Productivity Growth is Lagging

Taking advantage of enhanced machine control and automation can help close the productivity growth gap.

Patrick Mc Dermott V2

responses submitted by Patrick McDermott, President of B&R Industrial Automation for North America


Automation & Smart Systems

What smart systems or components does your company currently offer? If they are application or industry specific, include that detail in the explanation.

For 40 years, B&R has served OEMs in many industries with a machine control and automation platform, which is scalable and modular to meet the individual needs of their application.  The B&R hardware includes industrial PC’s, PLC’s, IO, displays, motors, drives and safety rated control solutions which are all programmed in one programming environment using a variety of programming languages.  Our migration into the mobile equipment control market will help OEMs in that space take advantage of advances in technology, which industries including food & beverage, plastics, packaging, pharmaceuticals have been pioneering for some years.  The ruggedized X90 control platform is the first of many developments from B&R for the mobile equipment market and OEM’s are now using the platform to leverage value from a variety of areas including advanced software features for faster time to market, CPU performance for challenging applications and network versatility to reduce complexity.

 

How will that portfolio be expanding in the near future? What customer/industry demands drove these future developments?

Expansion will include both hardware and software.

On the hardware side, special functionality IO to enable intelligent maintenance will help OEMs to limit unexpected downtime for their customers.  This truly predictive maintenance technology will help to optimize component life and limit unnecessary expense through excessively early or late reactive part replacement.  This means more profit for the end user, and better satisfaction with the OEM brand of equipment.

Ruggedized displays will also enable OEMs to take advantage of the latest touchscreen technology and web-based visualization capabilities of the B&R platform. 

For software, mapp (modular applications) technology components will expand to include more mobile equipment relevant functionality.  This will shorten development time for OEMs and speed their time to market for new machine designs.

The web-based visualization capability of mappView will see expanded libraries of widgets further enhancing the “what you see is what you get” type development tools.  Most of these enhancements are directly driven by our OEM customers.

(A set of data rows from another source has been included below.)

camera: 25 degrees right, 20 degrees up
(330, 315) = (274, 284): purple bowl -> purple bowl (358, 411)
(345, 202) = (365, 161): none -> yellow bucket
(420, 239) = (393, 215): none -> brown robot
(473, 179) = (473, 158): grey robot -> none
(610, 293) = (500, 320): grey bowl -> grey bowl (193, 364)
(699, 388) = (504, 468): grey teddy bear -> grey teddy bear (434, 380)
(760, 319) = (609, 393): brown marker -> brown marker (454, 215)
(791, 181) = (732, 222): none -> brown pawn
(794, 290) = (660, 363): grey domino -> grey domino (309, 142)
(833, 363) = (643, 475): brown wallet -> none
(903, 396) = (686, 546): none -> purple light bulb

Customers from the mobile equipment market are already using tools like Matlab Simulink and MapleSim with our Automation Studio programming environment to take advantage of simulation-based development.  Further development of these interfaces are ongoing and driven by additional functionality the OEMs would like to see possible.

 

How do you see the timeline of vehicle automation unfolding in the coming years?

Autonomy and semi-autonomy is already in use or test in on and off-road scenarios.  Widespread adoption of this technology is likely still some years off, but we expect to see it increase in those off-road applications where the environment or area is controlled and all machines or objects therein are also controlled.  This will require machine-to-cloud and machine-to-machine communication, which can meet the requirements of performance, bandwidth, determinism, safety and security.  The open technology standards of OPC UA TSN are going to be of interest to many industries considering the advances associated with IIoT, and the vehicle automation industry is certainly one of them.

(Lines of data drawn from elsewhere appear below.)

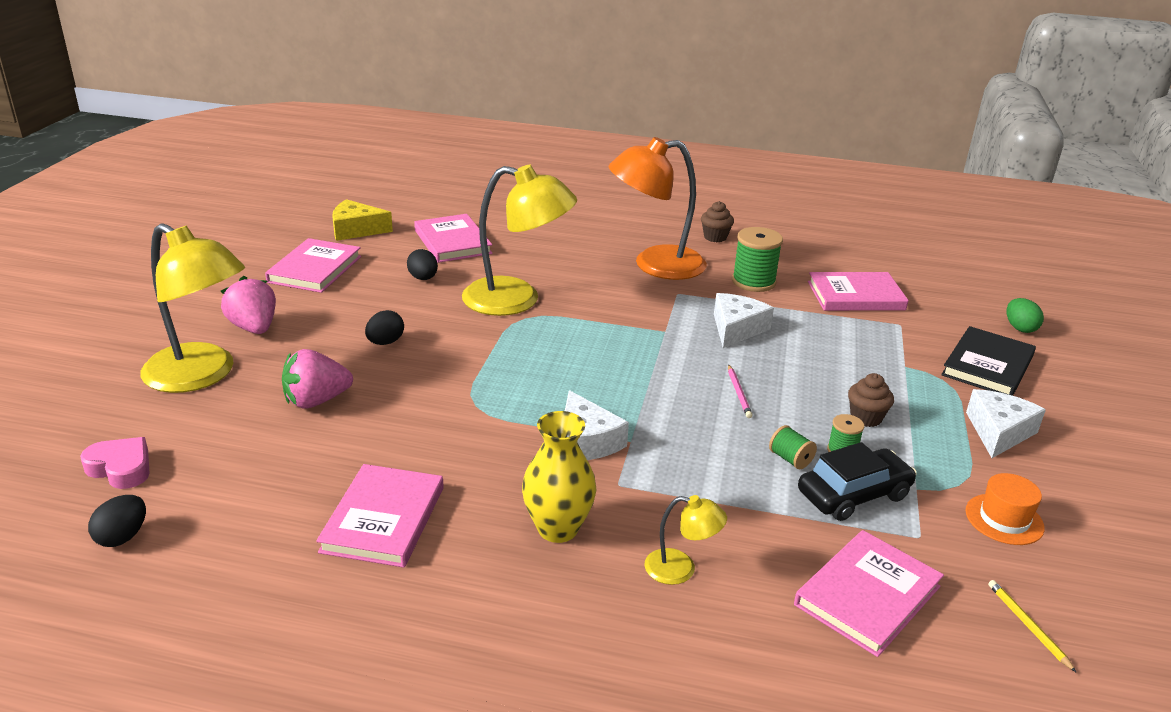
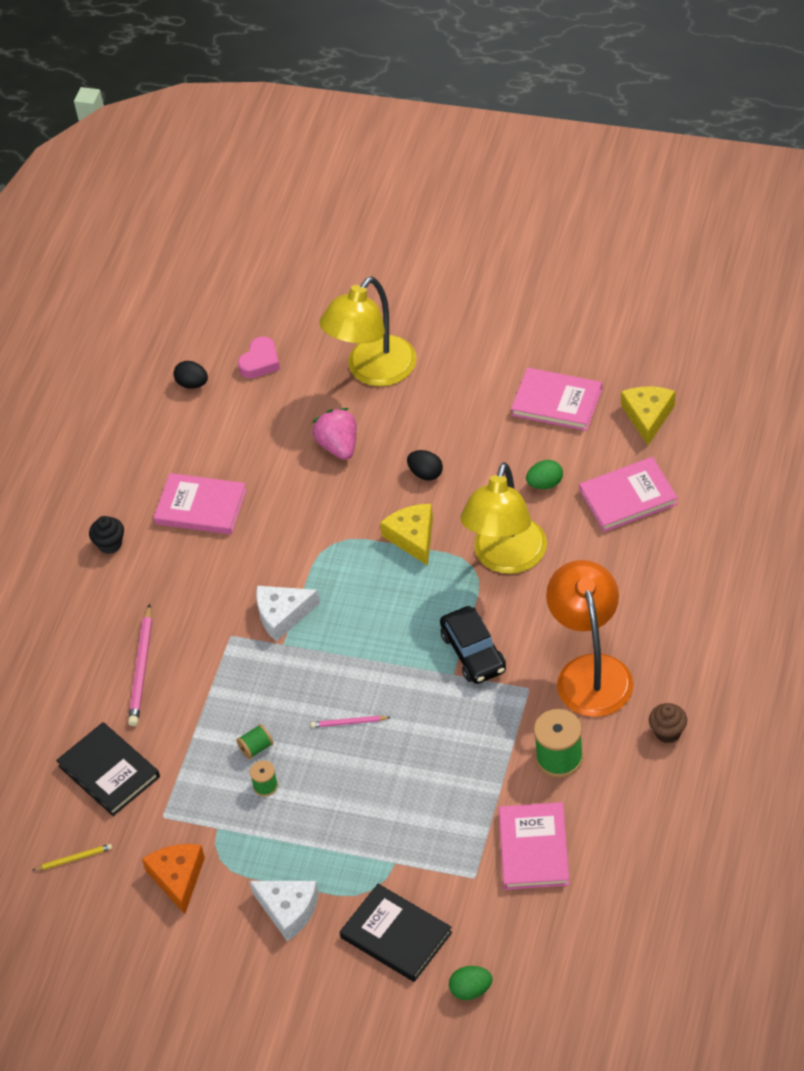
camera: 100 degrees right, 20 degrees up
(254, 328) = (446, 385): pink strawberry -> none
(423, 278) = (545, 484): black egg -> green egg
(434, 620) = (110, 544): none -> black cupcake
(478, 351) = (413, 537): none -> yellow cheese
(558, 529) = (185, 601): yellow vase -> none
(681, 569) = (142, 669): yellow lamp -> pink pencil
(736, 329) = (459, 732): white cheese -> none
(853, 495) = (211, 783): black car -> black car (473, 653)
(866, 418) = (311, 812): brown cupcake -> none
(867, 595) = (109, 771): pink book -> black book
(1004, 519) = (178, 878): orange hat -> orange cheese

Positioning technology is already widely used in on- and off-road vehicles and machines, but an ability to combine that expertise with serial kinematic transformations and complex control algorithms will likely see excavators and cranes able to take advantage of robotic type control to further optimize operations in the future.

 

Where do you see the greatest opportunity for automation, either on-board or in the manufacturing process?

Both provide opportunity, but the construction industry, for example, has been lagging behind manufacturing in terms of productivity growth for a number of years, and needs to play catch up.  One way to help close this gap is by taking advantage of what enhanced machine control and automation has to offer.  Examples of use cases include improving efficiency and profitability by embracing technology like intelligent maintenance, and overcoming the challenge of fewer available operators with extensive skills and expertise by using web-based visualization. 

However, advances in manufacturing automation will not slow down. Therefore, the degree to which that gap might close will depend on the appetite of the industry to innovate and properly consider what is possible.  Collaborating with automation technology innovators like B&R will help OEMs to stay on track with helping to close that productivity growth gap.

 

Patrick McDermott is the President of B&R Industrial Automation for North America. He has had several roles within the organization over the past 11 years in Sales and Senior Management.  B&R, a member of the ABB Group, is a rapidly growing automation company focusing on technology innovation for industrial machinery.  Prior to B&R, Patrick was controls engineering manager for an OEM machine builder responsible for electrical design, support, and software.   Patrick began his career with a manufacturer of high performance motion control products, programming on different machine types in many different industries including Semi-con, Machine Tools, Packaging machines, as well as Printing/Converting.  Patrick has a B.S. and M.S from the University of Illinois at Urbana-Champaign Engineering specializing in control systems.